I included the tabbed layout even though discovery suggested it would fail because I needed evidence, not assumptions, to defend the recommendation.

*Side-by-side layout
Why test something I didn't recommend? Discovery research gave me strong hypotheses, but hypotheses aren't evidence. Testing both approaches gave me data to defend the recommendation. When stakeholders asked "why not tabs?" I had clear performance metrics: 100% vs. 62.5% task completion, half the processing time, and direct quotes from users explaining why tabs failed.

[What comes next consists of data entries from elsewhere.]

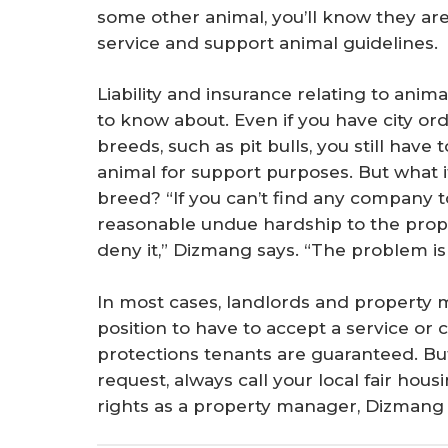
some other animal, you’ll know they are
service and support animal guidelines.
Liability and insurance relating to anim
to know about. Even if you have city or
breeds, such as pit bulls, you still have
animal for support purposes. But what i
breed? “If you can’t find any company to
reasonable undue hardship to the pro
deny it,” Dizmang says. “The problem i
In most cases, landlords and property m
position to have to accept a service or
protections tenants are guaranteed. But
request, always call your local fair hous
rights as a property manager, Dizmang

The side-by-side layout proved superior. More importantly, it matched the actual workflow: bankers process one document at a time, extracting all needed data before moving to the next document. The side-by-side layout supported this natural workflow.
The Impact
Six weeks post-launch, 104 bankers confirmed the system works: 86% satisfaction, 82 SUS, 73% adoption, 1 hour saved per day.
Conditional trust
Users developed high confidence on standardized documents while appropriately verifying complex, high-stakes documents. Source highlighting and confidence scoring built trust where the AI earned it, skepticism where caution matters.
Non-adopters
(27%) cited change resistance, trust issues, and unsupported document types. These are barriers the team is now addressing through training, expanded document coverage, and system stability fixes.
Beyond the product
This research elevated how the Document Management Platform team approached AI tools. Collaborative prioritization workshops became standard practice. Research findings became part of our vendor evaluation process. I negotiated a seat at quarterly platform planning meetings, shifting research from tactical to strategic.
What I Learned
Discovery research served two purposes: It prevented a $1.5M mistake by revealing that the vendor couldn't handle our document variability. It also informed what the team needed to build: document variability patterns, expertise-level differences, and workflow constraints that shaped the final design.
Daily stakeholder debriefs during field visits built shared context. Product and Design saw the same patterns I did. No surprises in final readouts.
Adding Digitization Specialists mid-project was the right call. Initially planned for 3 business lines, but discovered power users during Week 2. These specialists process 100+ documents daily with quota-driven workflows. Their needs (keyboard shortcuts, batch processing, speed optimization) would have been completely missed if I'd stuck to the original plan. I adjusted recruitment to capture these critical requirements.
Testing competing approaches gave me evidence to defend recommendations even when I had a strong hypothesis from discovery. Stakeholders didn't have to trust my intuition. They had performance data.
If I did it again: I'd schedule a technical feasibility discussion between usability testing and prioritization workshop. This would surface implementation constraints earlier, leading to more realistic prioritization.